Another way to reduce this energy loss is through continuous insulation (CI), which is becoming increasingly common and is a code requirement in states following ASHRAE 90.1-2007 and IECC 2009. Continuous insulation is basically what its name suggests: insulation that is continuous across all structural members of a building, with fasteners and service openings as the only thermal bridges. Continuous insulation often is described as rigid foam insulation or mineral wool and can be installed on the building’s interior or exterior (underneath the cladding). When used on a building’s exterior, continuous insulation can improve energy performance up to 50 percent compared to traditional interior insulation.

This approach to insulation is great for residential projects, and it’s relatively easy to implement. Commercial and multifamily residential projects that include large-panel exterior cladding systems and ventilated facades are a bit trickier because of the load requirements associated with the panels. Exterior cladding is often used as a rainscreen to protect the building’s structure and interior from wind, rain, and sun exposure, and it also can damper outside sound and provide a relatively easy way to change the look of the building.

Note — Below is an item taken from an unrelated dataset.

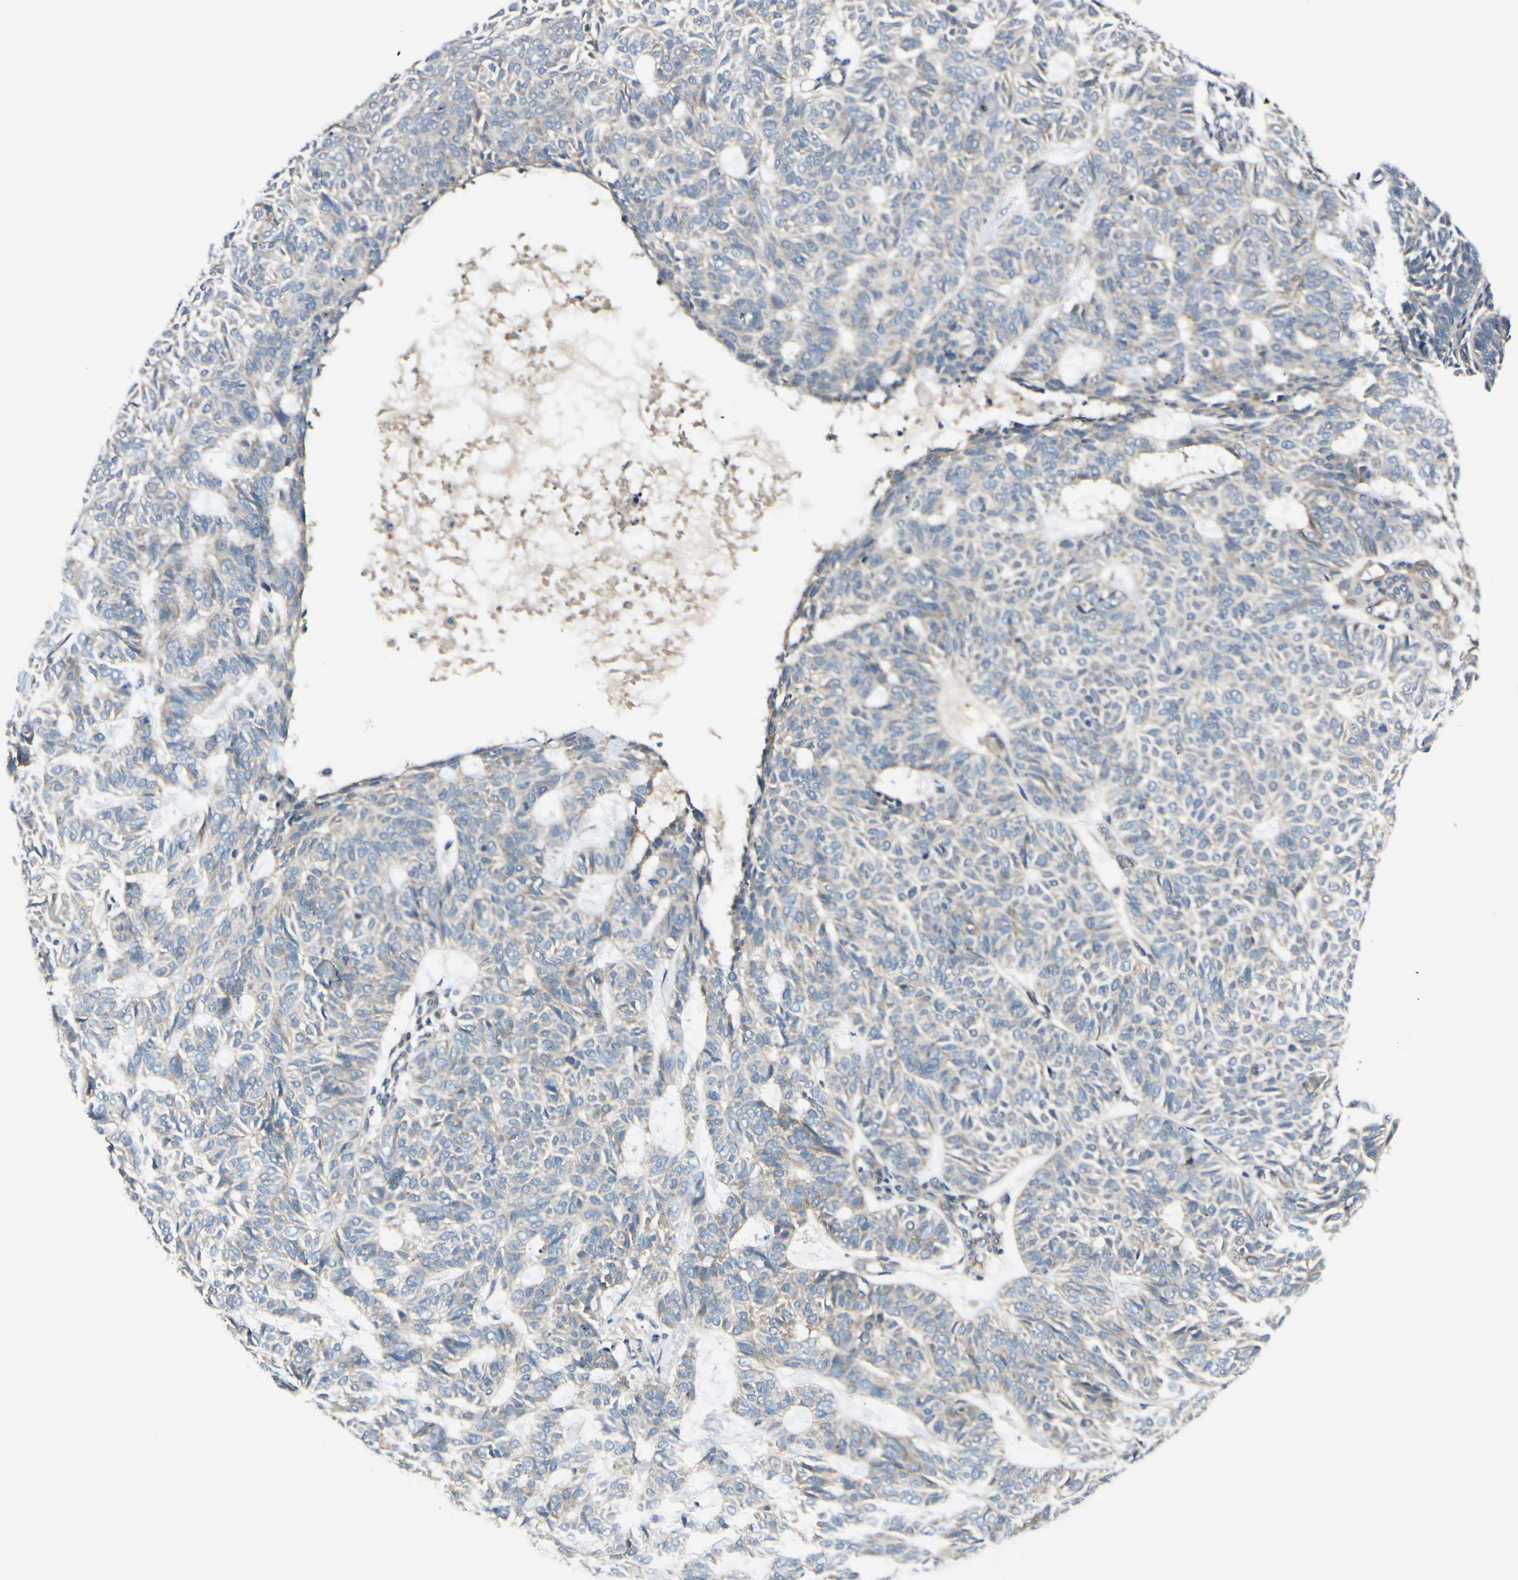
{"staining": {"intensity": "negative", "quantity": "none", "location": "none"}, "tissue": "skin cancer", "cell_type": "Tumor cells", "image_type": "cancer", "snomed": [{"axis": "morphology", "description": "Basal cell carcinoma"}, {"axis": "topography", "description": "Skin"}], "caption": "The photomicrograph exhibits no significant staining in tumor cells of skin basal cell carcinoma. (DAB immunohistochemistry (IHC) visualized using brightfield microscopy, high magnification).", "gene": "PPP3CB", "patient": {"sex": "male", "age": 87}}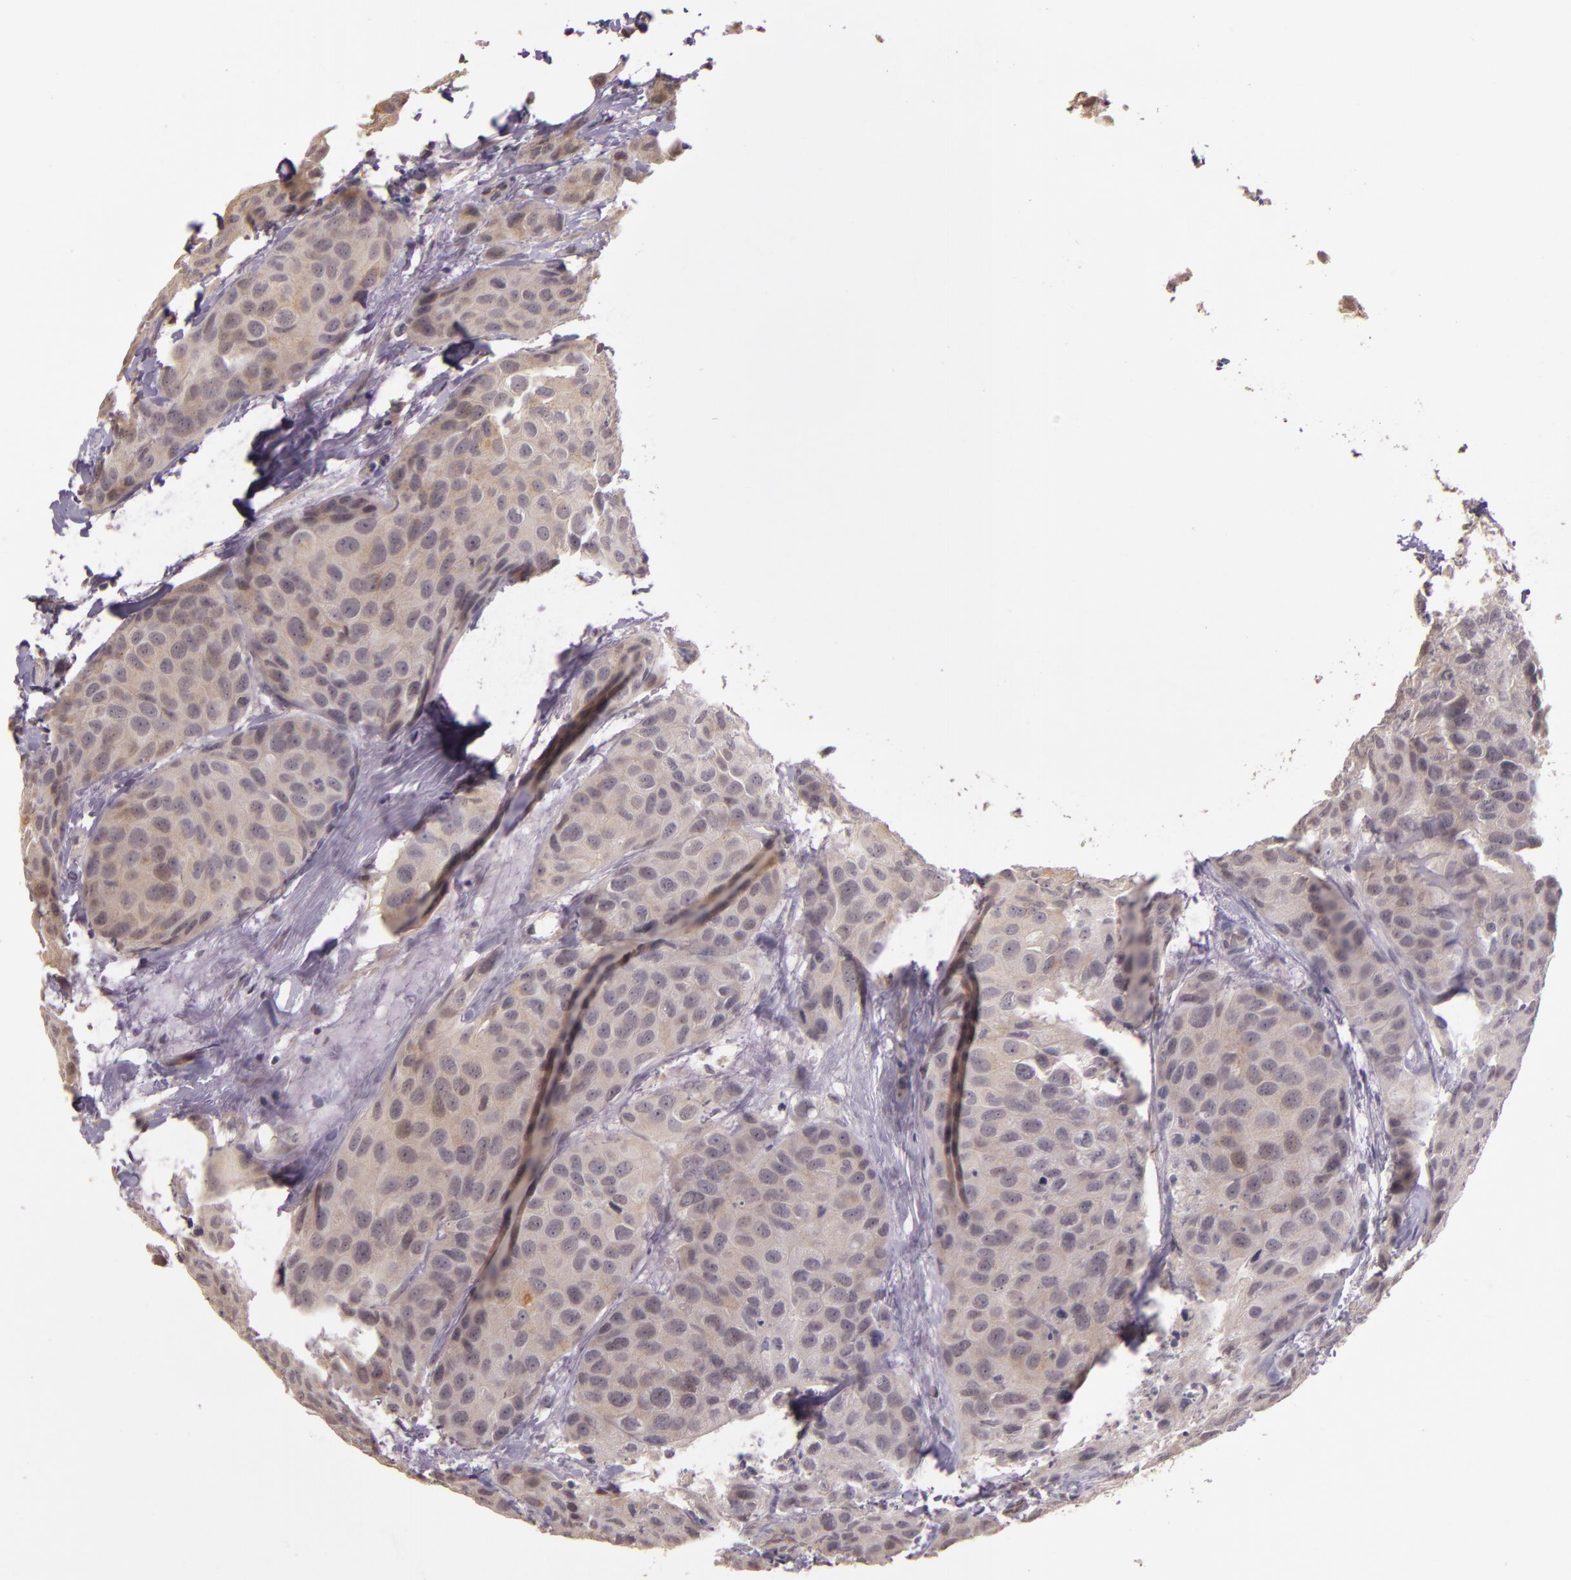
{"staining": {"intensity": "weak", "quantity": ">75%", "location": "cytoplasmic/membranous"}, "tissue": "breast cancer", "cell_type": "Tumor cells", "image_type": "cancer", "snomed": [{"axis": "morphology", "description": "Duct carcinoma"}, {"axis": "topography", "description": "Breast"}], "caption": "DAB (3,3'-diaminobenzidine) immunohistochemical staining of human breast intraductal carcinoma displays weak cytoplasmic/membranous protein staining in about >75% of tumor cells.", "gene": "ARMH4", "patient": {"sex": "female", "age": 68}}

Cladding is available in different materials, including aluminum panel, thin ceramic or cement, and even stone, but the attachment systems are generally made of metal such as aluminum and, more importantly, are attached with metal fasteners to the building structure via a specially constructed substructure. Basic requirements of the attachment system are that it can safely hold the gravity load of the panels and accommodate wind loads (and snow, depending on the climate) as well as any movement the building may experience. Each of these attachment points is a thermal bridge that can compromise the overall energy efficiency of the building.

New energy-efficient building designs are increasingly built with high-performance materials that improve not only the thermal performance but also positively impact the health and welfare of the building occupants. Exterior cladding materials often are used in this capacity while adding to the beauty and resiliency of the building. As designers shift toward creating high-performance structures that can withstand the unpredictability of changing climates and harsh environments, materials such as cladding will become increasingly important.

In addition to thermal performance, exterior cladding contributes to overall health, safety, and welfare of building occupants by protecting the building interior from moisture. The long-term impacts of damp buildings can include everything from respiratory problems caused by mold, fungus, and spore growth to the physical problems caused by rotting substrates. In other cases, moisture that gets into a building can release volatile organic compounds (VOCs), which can cause serious health problems when occupants are exposed over an extended time.